I also hate how people assume that if a woman is working, then the household has to be a double income one. What if the female CEO is the only breadwinner in her family and her husband actually takes care of the kids? Then instead of paying women less, why don’t we pay less to married men with working wives when compared to married men with housewives? I think that is a better solution don’t you? 😀
Nice article..my personal feeling is, all these can happen if each person’s talent is honed irrespective of whether they would get married or not. In many parts of the world, the girl children are ‘groomed’ from young for marriage, rather than for ‘life’. Boys are similarly groomed to ‘earn well and take care of their parents’ rather than letting them follow their passion irrespective of the income they would earn. This has resulted in the lopsided upbringing. Many men actually do not like the work pressure and go to the verge of quitting. But they hold back just because they are the main breadwinners. If the spouse is also working, at least they can take time out of the current job and choose something where their talent is appreciated. Hardly do we realise how it affects both genders.

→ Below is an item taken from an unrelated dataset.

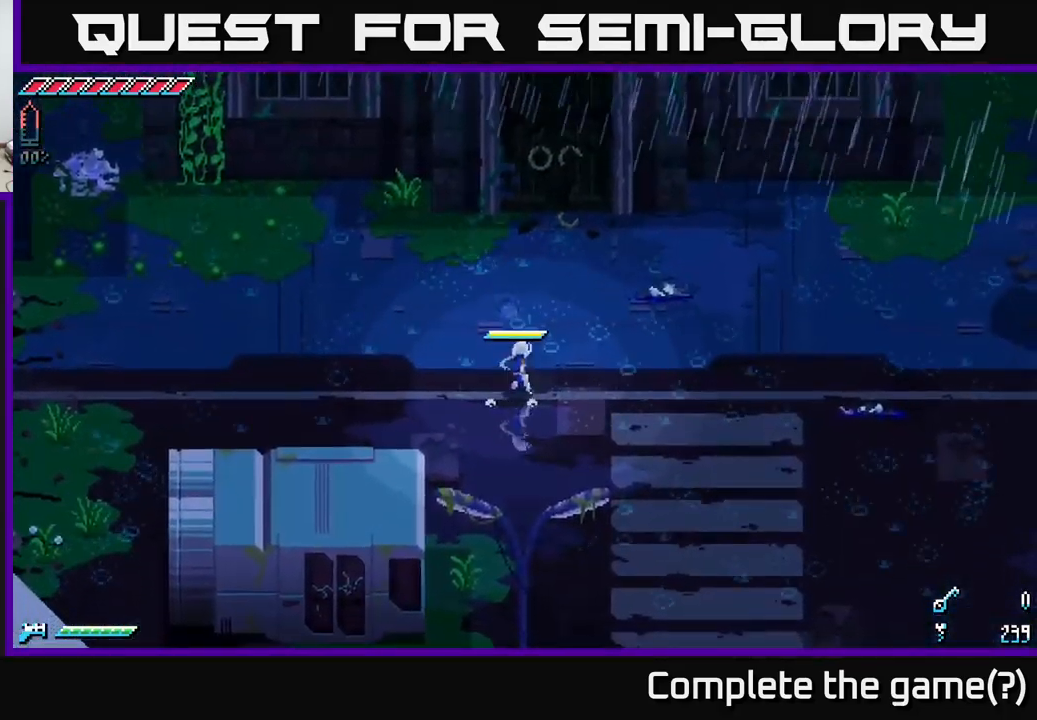
{"buttons": [], "left_stick": "up-right", "right_stick": "up", "events": [[500, "right_stick", "up"]]}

Let the next generation be taught to appreciate their strengths and choose career according to it. They can then choose a partner (if they want to) who would also appreciate this. Working with motivation and pleasure will yield more productivity
These are my feelings exactly. I am now studying for my 3rd degree while my husband supports the both of us. Once I get a job, I will earn more than him because that is how our two fields are. We have both agreed that once we have saved enough to buy a house (on two incomes), my husband will quit his job and go back to college and get his MBA while I support the both of us. After all, why should only he be forced to work his entire life while I can take a break to switch fields after my wedding? If we were to have a child, I’m 100% sure that my husband will quit his job to take care of the child if I am earning more than him and vice versa. And that is assuming we feel the need that one of us has to be at home, if not we will both find a way to make it work with two jobs and the child.
We refuse to be defined solely by our gender, job or salary.